Concern has been raised by the unsavoury and unethical tactics being routinely used by both the private investigation firms instructed to gather the evidence, and those individuals tasked with the actual filming of the claimant.
Licensing of private investigators may be a sensible step but the legislation has yet to be forthcoming. The whole surveillance industry remains completely unregulated, and even the courts seem not to know what is and what is not expert evidence when it comes to the revelation of misconduct.
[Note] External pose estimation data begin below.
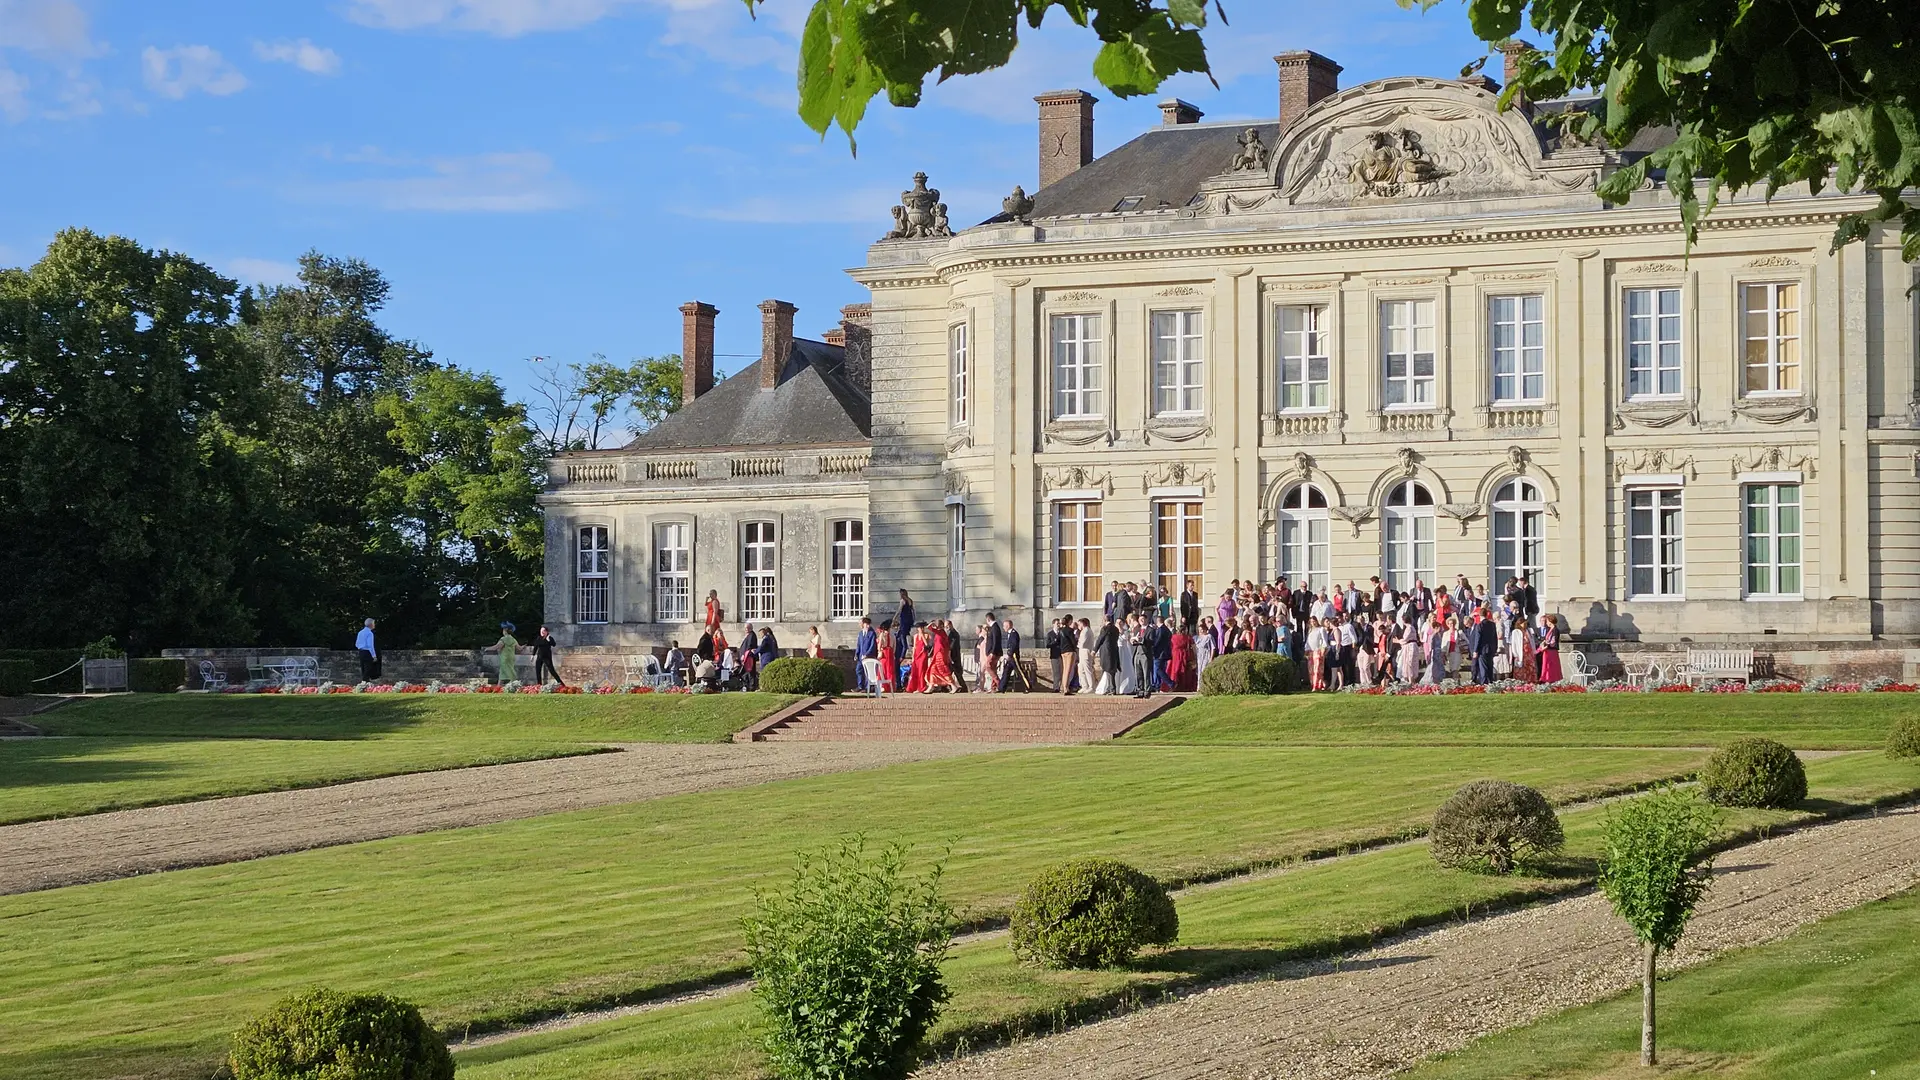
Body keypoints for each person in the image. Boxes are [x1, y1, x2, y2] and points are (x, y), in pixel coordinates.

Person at [1536, 613, 1563, 683]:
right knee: (1546, 666)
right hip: (1548, 651)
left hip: (1551, 651)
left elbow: (1553, 642)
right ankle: (1546, 679)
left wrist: (1545, 646)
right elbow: (1547, 639)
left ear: (1550, 621)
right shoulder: (1551, 629)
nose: (1546, 623)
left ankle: (1552, 679)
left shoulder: (1555, 630)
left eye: (1547, 621)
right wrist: (1543, 644)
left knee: (1551, 666)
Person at [999, 618, 1025, 691]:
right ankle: (1001, 688)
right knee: (1006, 672)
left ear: (1008, 626)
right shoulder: (1010, 634)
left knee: (1020, 672)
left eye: (1004, 626)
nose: (1003, 628)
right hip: (1010, 657)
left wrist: (1009, 654)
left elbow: (1014, 646)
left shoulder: (1014, 634)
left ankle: (1028, 687)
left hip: (1014, 657)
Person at [894, 590, 916, 669]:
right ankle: (909, 650)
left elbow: (899, 610)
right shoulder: (910, 600)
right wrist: (914, 619)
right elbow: (913, 611)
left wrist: (894, 618)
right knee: (905, 635)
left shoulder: (902, 601)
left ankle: (902, 654)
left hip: (904, 621)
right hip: (909, 621)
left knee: (903, 637)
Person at [854, 617, 876, 693]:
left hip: (869, 656)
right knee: (858, 670)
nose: (860, 625)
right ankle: (860, 686)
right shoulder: (860, 633)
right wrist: (856, 654)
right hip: (861, 656)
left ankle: (868, 687)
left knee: (868, 672)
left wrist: (867, 654)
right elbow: (858, 645)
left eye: (861, 623)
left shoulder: (871, 633)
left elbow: (872, 645)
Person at [355, 618, 380, 682]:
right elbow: (370, 646)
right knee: (368, 669)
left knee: (363, 668)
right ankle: (365, 683)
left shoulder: (360, 632)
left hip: (361, 652)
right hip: (367, 652)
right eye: (373, 623)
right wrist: (374, 656)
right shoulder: (369, 633)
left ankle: (365, 682)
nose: (374, 625)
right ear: (371, 624)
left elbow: (357, 644)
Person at [876, 620, 897, 693]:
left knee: (883, 669)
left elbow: (879, 646)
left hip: (884, 653)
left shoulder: (882, 634)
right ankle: (891, 686)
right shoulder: (893, 635)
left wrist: (879, 651)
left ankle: (883, 686)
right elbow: (894, 647)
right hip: (890, 653)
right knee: (890, 670)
The Association of British Investigators currently states on its homepage:
‘There’s no denying, private investigation can be a minefield. The market is unregulated, and plagued by rogue operators. And that makes life difficult for everyone concerned.’
A widespread problem
Manipulation of film and documentation in potentially life changing cases may be taking place on an uncomfortably regular basis, and it is clear not only to me, but also it seems, the courts and The Association of British Investigators, that these tactics are not just being deployed by a few rogue operatives, but are rife throughout the industry – an industry that is at the very sharp end of determining the life prospects for those unfortunate enough to have suffered injury or negligence.
It is also apparent that much time and money is being spent arguing over this, and it seems to me that as it stands, insurers are instructing solicitors who then use counsel to present evidence to the courts, which are really not sure whether the evidence is expert or not. Are the surveillance operatives who gather the film experts?